Non mi venite a chiamare.
Ho fatto fuori tutti i nomi che mi avevano dato i miei genitori.
Non sono più figlia e faccio la mia madre.
Ho scordato un certo tempo ma ricordo la sua fame.
Abitavo nel gesso, nessun gesto di nascita
mi era infine concesso.
Non mi venite a cercare.
Ho fatto fuori anche i nomi che mi avevano dato i miei amori.
Non sono più gambe, non sono più cuore.
Ho interrotto le strade tra i pensieri e i furori.

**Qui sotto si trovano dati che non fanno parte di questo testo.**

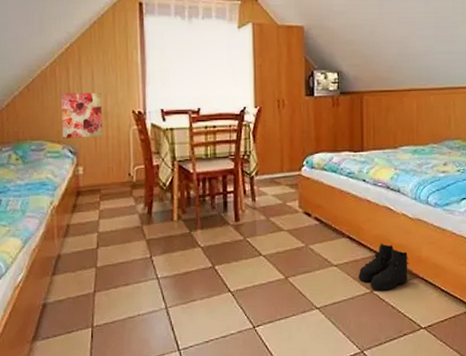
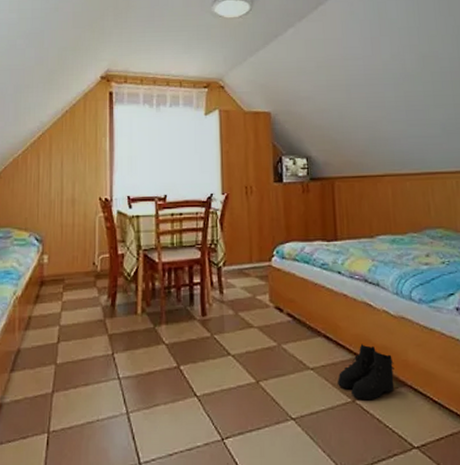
wall art: present [61,92,102,138] -> none [30,179,70,226]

Sono tornata a nascere e amare
solo per i figli del sentimento che mi chiamano ora
e hanno finito le parole che fanno finti tutti i nomi.
*
Madre, conservami le parole dentro
la tasca sacra
dove hai sempre un testo vuoto
per spiegare le cose che come noi
non hanno metro.
Madre, contienimi la paura
di non sapermi davvero guardare indietro
mentre tu piangi ed io non so come farti andare avanti.
Sono sempre io
la stessa bambina con il viso felice
nascosto dal tuo velo.
Non so perché per sopravvivere
ho imparato tutta sola ad amare la rima
che più presto ci avvicina
a quella nostra primissima idea di cielo.
*
Ma la notte io non ti concedo
di dimenticare il mio nome
e il mio sguardo nascondiglio.
Anche se ho un’aria stanca che mette il velo
so quando
essere ancora il corpo santo
della festa di nostra vita.
Ho carne e pensiero accesi
a ridosso di un qualunque fuoco fatuo,
mi innamoro della possibilità di ogni improvvisa
luminescenza.
E i capelli, a farne lunghe stelle filanti
tra la brevità delle tue spalle,
sono le paure del giorno che più non mi diedi.
Ascoltami mentre mi tira il braccio,
e sempre questo bisogno di cielo,
a proteggere tutto il nostro sangue.